[Items from a data source]
- Opening Delimiter -
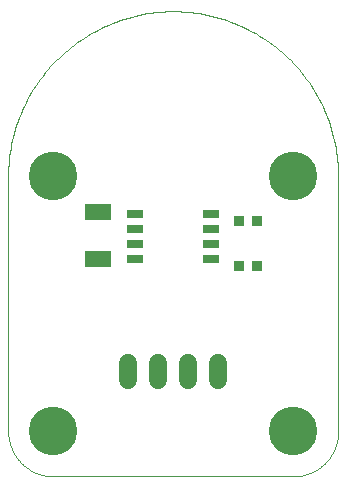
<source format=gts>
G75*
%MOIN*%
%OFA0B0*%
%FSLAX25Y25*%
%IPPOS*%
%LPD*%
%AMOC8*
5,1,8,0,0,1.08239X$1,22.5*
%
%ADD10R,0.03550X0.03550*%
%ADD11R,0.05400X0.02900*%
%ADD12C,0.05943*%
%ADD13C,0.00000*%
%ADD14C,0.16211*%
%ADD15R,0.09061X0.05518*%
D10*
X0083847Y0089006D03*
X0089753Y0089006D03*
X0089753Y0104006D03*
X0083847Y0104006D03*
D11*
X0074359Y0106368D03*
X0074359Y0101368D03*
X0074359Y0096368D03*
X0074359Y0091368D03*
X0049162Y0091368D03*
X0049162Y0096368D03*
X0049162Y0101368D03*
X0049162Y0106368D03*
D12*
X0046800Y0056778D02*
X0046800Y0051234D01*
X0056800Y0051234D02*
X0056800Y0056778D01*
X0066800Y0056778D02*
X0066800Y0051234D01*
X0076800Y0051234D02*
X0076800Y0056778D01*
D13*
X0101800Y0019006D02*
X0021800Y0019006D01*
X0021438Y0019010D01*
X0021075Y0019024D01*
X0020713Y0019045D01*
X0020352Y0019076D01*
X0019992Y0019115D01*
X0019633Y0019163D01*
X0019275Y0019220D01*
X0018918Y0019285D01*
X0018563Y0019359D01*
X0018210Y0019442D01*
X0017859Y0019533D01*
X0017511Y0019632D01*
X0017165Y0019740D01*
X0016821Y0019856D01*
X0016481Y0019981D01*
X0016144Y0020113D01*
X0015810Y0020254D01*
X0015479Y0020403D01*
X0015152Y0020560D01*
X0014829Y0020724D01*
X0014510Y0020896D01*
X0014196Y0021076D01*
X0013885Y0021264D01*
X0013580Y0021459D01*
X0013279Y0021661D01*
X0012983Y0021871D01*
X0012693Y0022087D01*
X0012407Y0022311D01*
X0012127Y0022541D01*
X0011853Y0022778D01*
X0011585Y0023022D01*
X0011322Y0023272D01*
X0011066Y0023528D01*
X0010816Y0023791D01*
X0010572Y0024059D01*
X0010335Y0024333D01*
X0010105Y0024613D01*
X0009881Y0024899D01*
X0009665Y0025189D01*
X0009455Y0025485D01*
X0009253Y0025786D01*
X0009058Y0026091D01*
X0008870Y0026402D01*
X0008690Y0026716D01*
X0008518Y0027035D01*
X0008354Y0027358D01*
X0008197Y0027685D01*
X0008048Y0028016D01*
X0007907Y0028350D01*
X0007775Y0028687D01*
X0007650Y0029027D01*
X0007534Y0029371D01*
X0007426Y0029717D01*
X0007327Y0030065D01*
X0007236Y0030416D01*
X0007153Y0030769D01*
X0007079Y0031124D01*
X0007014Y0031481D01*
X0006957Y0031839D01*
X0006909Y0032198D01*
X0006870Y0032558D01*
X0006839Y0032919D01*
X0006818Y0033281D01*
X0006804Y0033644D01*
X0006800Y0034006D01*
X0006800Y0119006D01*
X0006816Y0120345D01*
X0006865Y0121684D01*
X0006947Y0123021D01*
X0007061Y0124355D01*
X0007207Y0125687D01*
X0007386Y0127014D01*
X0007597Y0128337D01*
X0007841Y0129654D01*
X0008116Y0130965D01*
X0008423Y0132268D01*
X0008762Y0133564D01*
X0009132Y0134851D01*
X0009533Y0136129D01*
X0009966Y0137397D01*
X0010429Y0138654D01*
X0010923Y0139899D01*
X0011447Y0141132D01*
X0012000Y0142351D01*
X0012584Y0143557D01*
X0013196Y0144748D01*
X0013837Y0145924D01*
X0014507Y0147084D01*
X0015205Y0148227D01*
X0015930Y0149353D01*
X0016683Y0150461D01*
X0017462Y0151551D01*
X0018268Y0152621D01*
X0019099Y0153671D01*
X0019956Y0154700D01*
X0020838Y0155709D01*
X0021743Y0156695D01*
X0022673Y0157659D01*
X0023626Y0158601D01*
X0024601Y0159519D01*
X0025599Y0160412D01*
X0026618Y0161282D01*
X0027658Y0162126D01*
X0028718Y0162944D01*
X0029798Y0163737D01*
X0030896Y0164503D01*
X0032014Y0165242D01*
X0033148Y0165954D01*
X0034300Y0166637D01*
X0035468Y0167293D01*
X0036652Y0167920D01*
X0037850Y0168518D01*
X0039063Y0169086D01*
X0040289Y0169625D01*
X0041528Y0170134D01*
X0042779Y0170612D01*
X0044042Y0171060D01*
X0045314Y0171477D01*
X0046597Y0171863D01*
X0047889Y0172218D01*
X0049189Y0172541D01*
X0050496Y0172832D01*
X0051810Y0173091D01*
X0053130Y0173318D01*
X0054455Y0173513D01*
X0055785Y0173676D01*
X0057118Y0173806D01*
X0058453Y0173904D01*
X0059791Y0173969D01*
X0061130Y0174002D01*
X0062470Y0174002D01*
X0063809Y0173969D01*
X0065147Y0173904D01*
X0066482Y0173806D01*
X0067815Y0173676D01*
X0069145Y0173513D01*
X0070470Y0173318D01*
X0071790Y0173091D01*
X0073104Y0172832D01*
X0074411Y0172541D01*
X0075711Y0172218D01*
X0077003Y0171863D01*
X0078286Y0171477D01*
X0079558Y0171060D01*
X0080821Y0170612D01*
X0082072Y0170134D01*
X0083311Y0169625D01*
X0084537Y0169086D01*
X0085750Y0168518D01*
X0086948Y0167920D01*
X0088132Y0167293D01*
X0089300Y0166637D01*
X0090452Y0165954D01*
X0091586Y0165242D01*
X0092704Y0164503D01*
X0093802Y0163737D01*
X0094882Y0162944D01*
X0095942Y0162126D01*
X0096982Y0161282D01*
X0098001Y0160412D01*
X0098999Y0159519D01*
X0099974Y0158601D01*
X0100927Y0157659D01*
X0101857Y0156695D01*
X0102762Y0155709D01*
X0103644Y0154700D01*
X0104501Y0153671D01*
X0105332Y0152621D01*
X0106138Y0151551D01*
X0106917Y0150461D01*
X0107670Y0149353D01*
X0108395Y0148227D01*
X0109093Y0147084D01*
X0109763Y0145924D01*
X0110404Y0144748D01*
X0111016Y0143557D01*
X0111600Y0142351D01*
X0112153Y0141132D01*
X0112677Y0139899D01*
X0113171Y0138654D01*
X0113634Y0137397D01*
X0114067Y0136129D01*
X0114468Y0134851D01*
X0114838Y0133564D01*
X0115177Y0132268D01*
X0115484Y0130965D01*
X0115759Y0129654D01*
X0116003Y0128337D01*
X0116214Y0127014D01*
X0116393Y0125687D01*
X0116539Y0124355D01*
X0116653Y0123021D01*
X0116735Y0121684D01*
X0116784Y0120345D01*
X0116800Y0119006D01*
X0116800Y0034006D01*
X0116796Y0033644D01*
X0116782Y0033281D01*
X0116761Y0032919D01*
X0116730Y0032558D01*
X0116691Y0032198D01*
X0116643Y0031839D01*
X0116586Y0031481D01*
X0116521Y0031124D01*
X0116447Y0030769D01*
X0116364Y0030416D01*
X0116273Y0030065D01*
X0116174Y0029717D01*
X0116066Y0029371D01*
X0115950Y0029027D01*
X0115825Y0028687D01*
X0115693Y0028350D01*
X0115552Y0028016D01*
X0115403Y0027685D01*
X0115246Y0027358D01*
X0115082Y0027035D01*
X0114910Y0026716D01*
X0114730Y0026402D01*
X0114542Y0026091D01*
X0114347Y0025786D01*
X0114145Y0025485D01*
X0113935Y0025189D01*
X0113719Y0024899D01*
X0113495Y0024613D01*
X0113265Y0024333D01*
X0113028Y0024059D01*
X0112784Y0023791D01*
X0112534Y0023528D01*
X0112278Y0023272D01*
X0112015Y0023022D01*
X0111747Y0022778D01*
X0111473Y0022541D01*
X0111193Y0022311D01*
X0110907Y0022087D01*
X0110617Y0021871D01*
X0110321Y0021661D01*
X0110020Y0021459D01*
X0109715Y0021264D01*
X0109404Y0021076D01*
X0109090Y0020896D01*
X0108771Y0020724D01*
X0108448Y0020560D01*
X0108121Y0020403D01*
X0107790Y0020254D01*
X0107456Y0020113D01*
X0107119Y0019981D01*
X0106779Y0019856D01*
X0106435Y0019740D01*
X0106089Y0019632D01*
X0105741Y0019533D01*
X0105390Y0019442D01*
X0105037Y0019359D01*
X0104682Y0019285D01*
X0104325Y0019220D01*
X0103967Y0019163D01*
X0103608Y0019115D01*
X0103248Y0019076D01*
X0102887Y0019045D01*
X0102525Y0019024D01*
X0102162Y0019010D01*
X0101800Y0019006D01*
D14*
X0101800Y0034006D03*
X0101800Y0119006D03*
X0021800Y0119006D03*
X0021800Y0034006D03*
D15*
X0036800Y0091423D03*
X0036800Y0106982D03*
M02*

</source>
- Closing Delimiter -
§ Requirement
Only the lines above from the one with "X0006804Y0033644D01*" up to and including the one with "X0025599Y0160412D01*" should be repeated, exactly as written.

§ Expected output
X0006804Y0033644D01*
X0006800Y0034006D01*
X0006800Y0119006D01*
X0006816Y0120345D01*
X0006865Y0121684D01*
X0006947Y0123021D01*
X0007061Y0124355D01*
X0007207Y0125687D01*
X0007386Y0127014D01*
X0007597Y0128337D01*
X0007841Y0129654D01*
X0008116Y0130965D01*
X0008423Y0132268D01*
X0008762Y0133564D01*
X0009132Y0134851D01*
X0009533Y0136129D01*
X0009966Y0137397D01*
X0010429Y0138654D01*
X0010923Y0139899D01*
X0011447Y0141132D01*
X0012000Y0142351D01*
X0012584Y0143557D01*
X0013196Y0144748D01*
X0013837Y0145924D01*
X0014507Y0147084D01*
X0015205Y0148227D01*
X0015930Y0149353D01*
X0016683Y0150461D01*
X0017462Y0151551D01*
X0018268Y0152621D01*
X0019099Y0153671D01*
X0019956Y0154700D01*
X0020838Y0155709D01*
X0021743Y0156695D01*
X0022673Y0157659D01*
X0023626Y0158601D01*
X0024601Y0159519D01*
X0025599Y0160412D01*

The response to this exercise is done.